One of the keys to success is to map the painful area before local anesthesia is applied. Although the diameter of the microdebrider is 0.502 mm, we recommend puncturing the skin and subcutaneous soft tissue with a Kirschner wire of at least 1 mm to prevent catheter-tip bending. Two pulses should be applied, and the puncture depth must be carefully controlled. For that purpose, the procedure should be performed under ultrasound guidance if possible. Ultrasound guidance can prevent complications such as flexor hallucis longus tendinosis caused by an excessively deep puncture. Starting weight bearing and calf stretching as soon as possible is important to achieving a faster recovery and preventing plantar fascia retraction. Weight bearing is permitted 2 days after the procedure and stretching exercise, 1 week after it.

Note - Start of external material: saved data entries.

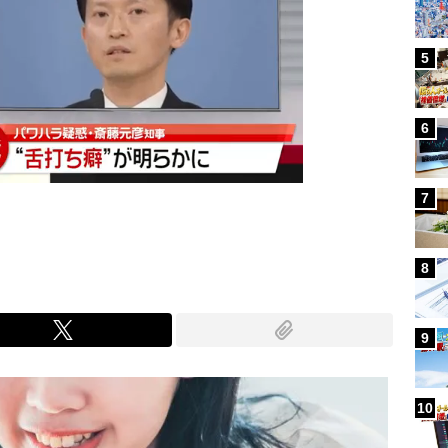
5
6
7
8
9
10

A risk of tendinosis of the flexor hallucis longus was described by Sorensen et al., occurring in 1 of 21 patients. Although the cause of this complication is not clear, it is possible that the catheter tip went too deep, placing it close to the flexor hallucis longus tendon. Ultrasound guidance is recommended to minimize this risk. Although connective tissue has been reported to be weaker than uninjured connective tissue during the reparative state, biomechanical data have indicated no evidence of biomechanical weakness and no cases of post-microdebridement rupture of the plantar fascia have been reported.

In conclusion, to prevent surgical complications related to plantar fascia release, BRF is a safe and reproducible treatment option with good results in terms of pain for patients with plantar fasciitis and no response after conservative treatment.